The Seay Building is the first project completed under the Pelli Clarke Pelli master plan for the University of Texas at Austin. The building extends the Spanish Mediterranean vocabulary of Paul Cret’s original master plan in a new structure that holds street edges and encloses a landscaped courtyard.

The building, which houses the Department of Psychology and Human Ecology’s Division of Human Development and Family Sciences, contains wet laboratories, a library, computer classrooms, student counseling and observation rooms, acoustic isolation chambers, faculty and administrative offices and a preschool.

Following the natural slope of the site, the building steps down from a five-story lab wing on the west, around the landscaped courtyard before ending on the west side in a three-story wing scaled for the preschool.
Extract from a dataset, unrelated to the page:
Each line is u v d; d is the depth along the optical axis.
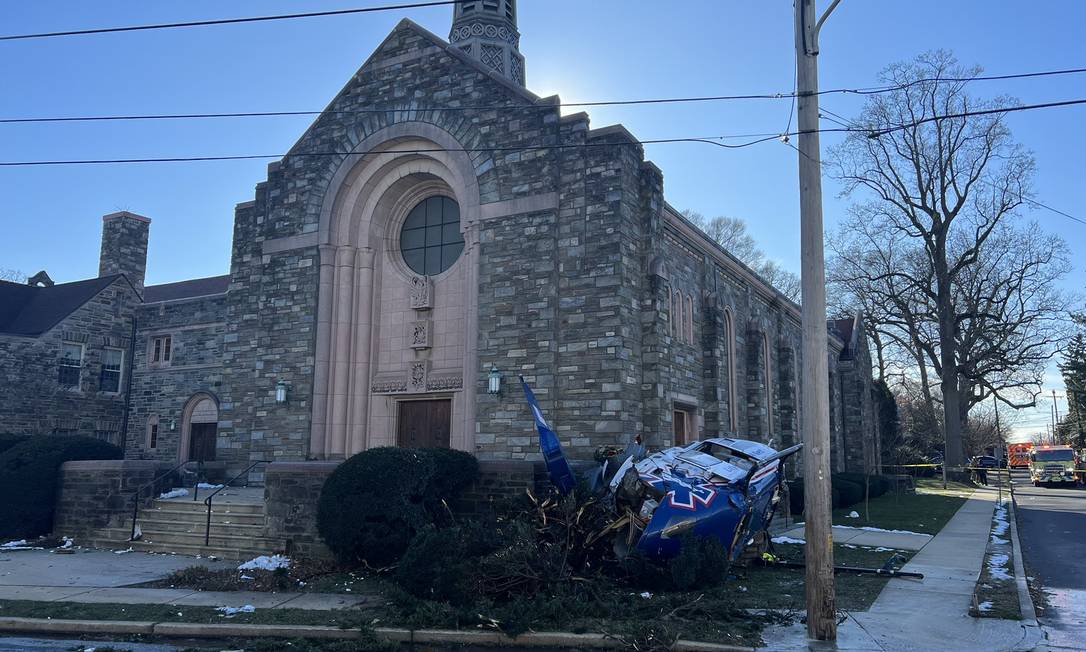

Five main entrances with appropriate security are located around the building perimeter, while the building’s formal entry on the southeast corner is an open double-height space with a grand stair that brings visitors up to the reception area. From this corner on the fourth floor, the library affords commanding views of the campus and the state Capitol.

The building’s materials and details are designed as modern interpretations of the original Cass Gilbert and Paul Cret buildings that form the heart of the campus. A solid stone base, Texas brick body, and glassy top express the tripartite composition of the older buildings. The painted wood soffits found on the roof overhangs of many UT buildings are recreated on the Seay Building with brightly colored enameled metal panels that will not fade in the Texas sun. The courtyard, clearly defined by the rectangular bars of the building, imparts a sense of life and energy with the swooping curves of its plantings and walkways. The focus of the courtyard, which has a patio on the south side, is a center seating area used as an outdoor classroom. A modest fountain in the center, fed by a rill of water that flows alongside the walkway, creates a cool oasis.